-------- DATA SECTION
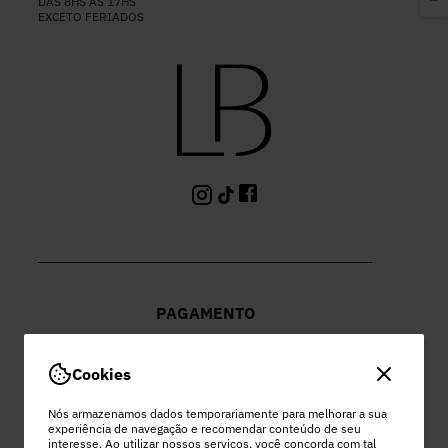
DAS 8HS ÀS 17HS
EXCETO FERIADOS
PAGAMENTO
Cookies
Nós armazenamos dados temporariamente para melhorar a sua
experiência de navegação e recomendar conteúdo de seu
PEC COMERCIO DO VESTUARIO LTDA
interesse. Ao utilizar nossos serviços, você concorda com tal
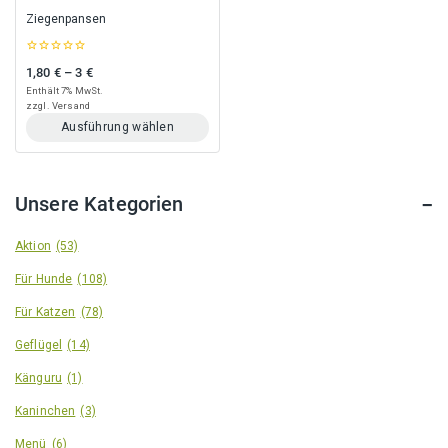
gewählt
gewählt
Ziegenpansen
werden
werden
0
1,80
€
–
3
€
Preisspanne: 1,80 € bis 3 €
out
of
Enthält 7% MwSt.
5
zzgl.
Versand
Ausführung wählen
Dieses
Produkt
weist
Unsere Kategorien
mehrere
Varianten
auf.
Aktion
(53)
Die
Für Hunde
(108)
Optionen
können
Für Katzen
(78)
auf
der
Geflügel
(14)
Produktseite
gewählt
Känguru
(1)
werden
Kaninchen
(3)
Menü
(6)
----------------
DIRECTIONS → Return the entries above exactly as they appear. Pictures should not be copied.

FINAL ANSWER →
DAS 8HS ÀS 17HS
EXCETO FERIADOS
PAGAMENTO
Cookies
Nós armazenamos dados temporariamente para melhorar a sua
experiência de navegação e recomendar conteúdo de seu
PEC COMERCIO DO VESTUARIO LTDA
interesse. Ao utilizar nossos serviços, você concorda com tal
gewählt
gewählt
Ziegenpansen
werden
werden
0
1,80
€
–
3
€
Preisspanne: 1,80 € bis 3 €
out
of
Enthält 7% MwSt.
5
zzgl.
Versand
Ausführung wählen
Dieses
Produkt
weist
Unsere Kategorien
mehrere
Varianten
auf.
Aktion
(53)
Die
Für Hunde
(108)
Optionen
können
Für Katzen
(78)
auf
der
Geflügel
(14)
Produktseite
gewählt
Känguru
(1)
werden
Kaninchen
(3)
Menü
(6)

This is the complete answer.